Shares of oil producers have responded modestly to the immodest leap in oil prices. This disjunction is rooted in the virtually unanimous skepticism of Wall Street analysts, who have been talking oil down since June.

Oil has been behaving like a high-tech stock after bottoming out at $10 (US). At that time, the urbane Economist magazine ran a cover story predicting endlessly cheap oil, with a likely long-term price of $5 (US). That story may come to rank with the famed Business Week covers "The Death of Bonds" and "The Death of Stocks" that signalled runaway bull markets for those assets.

The pundits say oil's rally is due to "an OPEC deal" on production cutbacks. They note that all past OPEC deals were followed by large-scale cheating, and have warned would-be oil stock investors that $20 oil would trigger big production increases from petro-producers with perfidious pasts.

They have misrepresented the situation. The deal that cut oil production by more than three million barrels a day was between some leading members of the Organization of Petroleum Exporting Countries and non-members Mexico and Norway. It was the willingness of these big producers to join in the cutbacks that distinguished this deal from past, porous OPEC agreements.

OPEC is dominated by Arab sheiks and strongmen with histories of fearing each other before (and after) oil made them rich. If this were a club with secret blackball privileges based on real trust and respect, it might include only the Saudis and Emirates.

That is why the deal with prominent non-members is so historic: Oil production from democratic Mexico and Norway is scrupulously recorded, so the kind of cheating historically practised by autocracies such as Nigeria and Iraq will not occur.

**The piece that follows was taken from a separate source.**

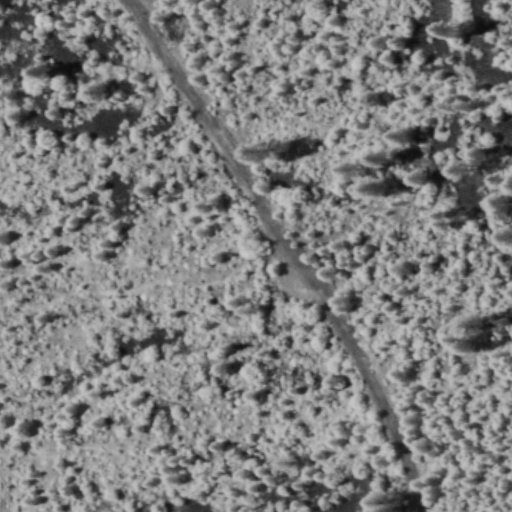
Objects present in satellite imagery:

Another aspect of the oil boom the analysts have overlooked is soaring demand from renascent Asia: The International Energy Agency recently noted that Asian demand is running 750,000 barrels a day above forecasts.

The analysts have contributed to the current squeeze by their assurances that oil would peak out at $20 (US), then fall back because of cheating. Big oil buyers like airlines did not hedge heavily against higher prices, not wanting to face huge losses when oil collapsed.

What makes the current situation so dramatic is Y2K. Oil consumers have rather suddenly awakened to the realization that there are embedded chips everywhere from the wellheads in the Persian Gulf to the loading docks to the tankers to the unloading facilities across the world. Reasonable observers can wonder whether Nigeria, Iran, Venezuela et al will be millennially correct.

Mistaken assumptions and predictions from the prominently skeptical have created a squeeze that promises to enrich oil companies and delight shareholders. Companies levered to refining and marketing may not benefit hugely, because they may not be able to get full pass-through on their costs of crude. Pure plays, such as Canadian Natural Resources or Apache, look like bargains.

If you own a 4x4 and use heating oil, you may wish to consider the advisability of hedging your petro-risk by acquiring shares of some producers. Alternatively, you can pray for a balmy winter and a no-fault Y2K for the oil industry worldwide.